The broadcaster is hoping Shad can shoo away the dark clouds from a show that CBC had seen as key to growing new audiences. Though Q gets only about 282,000 average listeners on traditional radio – far fewer than its stablemates The Current or As It Happens – Mr. Ghomeshi’s social-media activity and public appearances contributed immeasurably to putting a new face on CBC’s respected but slightly hoary brand. Q is also heard on more than 100 U.S. public radio stations.

But CBC may face some pushback from its audience in rebuilding the show around a hip-hop artist. After the rapper Tre Mission performed during Shad’s first show as guest host, some listeners grumbled about the choice of music. As reported by the online music magazine Aux, one listener carped on Twitter: “I appreciate that some people like this music, but inappropriate here – this is not your audience, never will be.” Another complained that Shad used the word “Dope.” (That listener added: “That’s real intelligent”[sic].)

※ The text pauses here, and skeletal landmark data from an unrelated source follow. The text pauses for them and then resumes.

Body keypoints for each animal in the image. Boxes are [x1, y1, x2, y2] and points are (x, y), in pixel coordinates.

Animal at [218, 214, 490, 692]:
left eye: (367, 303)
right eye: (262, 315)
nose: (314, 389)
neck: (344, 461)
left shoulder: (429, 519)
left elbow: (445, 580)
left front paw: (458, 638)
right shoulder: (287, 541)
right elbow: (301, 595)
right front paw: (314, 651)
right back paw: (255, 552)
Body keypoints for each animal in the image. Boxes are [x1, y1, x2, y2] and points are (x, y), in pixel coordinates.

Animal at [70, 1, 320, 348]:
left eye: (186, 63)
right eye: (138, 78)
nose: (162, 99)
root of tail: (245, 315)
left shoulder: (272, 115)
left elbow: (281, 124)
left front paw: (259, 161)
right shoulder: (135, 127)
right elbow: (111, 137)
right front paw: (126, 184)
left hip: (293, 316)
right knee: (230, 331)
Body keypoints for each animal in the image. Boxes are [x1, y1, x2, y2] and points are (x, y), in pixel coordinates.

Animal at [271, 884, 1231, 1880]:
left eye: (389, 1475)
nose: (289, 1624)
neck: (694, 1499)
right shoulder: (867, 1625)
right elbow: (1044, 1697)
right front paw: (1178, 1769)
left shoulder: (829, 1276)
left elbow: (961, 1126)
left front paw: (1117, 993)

Still, Shad is a familiar presence on Q, albeit on the other side of the interview desk. He has appeared as a guest, playing and talking with Mr. Ghomeshi about his music. Three years ago, as a panelist on the popular segment Canada Reads, Shad was victorious in championing Carmen Aguirre’s memoir, Something Fierce. When his fellow panelist Anne-France Goldwater charged that Ms. Aguirre was “a bloody terrorist,” Shad deftly replied: “If you consider her a terrorist, you have to consider Nelson Mandela a terrorist.” (Ms. Goldwater replied: “Damn straight. Blood on his hands.”)

Born in Kenya to Rwandan parents, Shad moved with his family to London, Ont., when he was 11 months old. He obtained a business degree from Wilfrid Laurier University and a masters degree from Simon Fraser University. He has four albums to his credit, including the acclaimed 2013 disc Flying Colours and TSOL, which beat out the globetrotting rap star Drake for the Rap Recording of the Year Juno.

But his sales are not as impressive as his critical acclaim. After concluding a three-album deal with the small Mississauga, Ont.-based independent label Black Box Music, he is now a free agent.  In an October, 2013 interview with The Globe and Mail, Shad suggested that he was not as marketable as some other hip-hop artists. “I’m not what the big labels would be interested in,” he said. “I think what I do is a little rough around the edges – a little dusty, a little wrinkled.”

At 32, he is significantly younger than Mr. Ghomeshi, who was 39 when he became Q’s first host in 2007. He has far less experience as an interviewer, though some have noted that Mr. Ghomeshi took some time to find his sea legs.

Shad’s appointment brings an end to an arduous casting process that began shortly after Mr. Ghomeshi’s departure. Even as revelations of the disgraced host’s behaviour exploded in media reports, the staff of Q tried to soldier forward. They invited listeners to tell them on social media how the show should proceed, using the Twitter hashtag #QTheFuture as a series of prospective hosts paraded through the studios.

When Shad was introduced to listeners, he said he was “honoured,” by the opportunity. “I think this is a really important program. I think it brings a lot of the country together that isn’t always together, in conversation.” He named Kanye West and “my boy Barack,” as dream interview subjects.

“It’s been a long and thorough search for the new host of Q, and we’re thrilled with our choice,” said CBC spokesperson Chuck Thompson.

Though hosting Q will be a full-time job, Shad still has at least a few music gigs planned, including a show at Toronto’s Massey Hall on March 27.

Mr. Ghomeshi’s case is due back in a Toronto courtroom that same day.

Editor's note: An earlier version of this story incorrectly stated that Shad moved to Canada when he was 11 years old, and that he is still involved with independent label Black Box Recordings. This version has been corrected.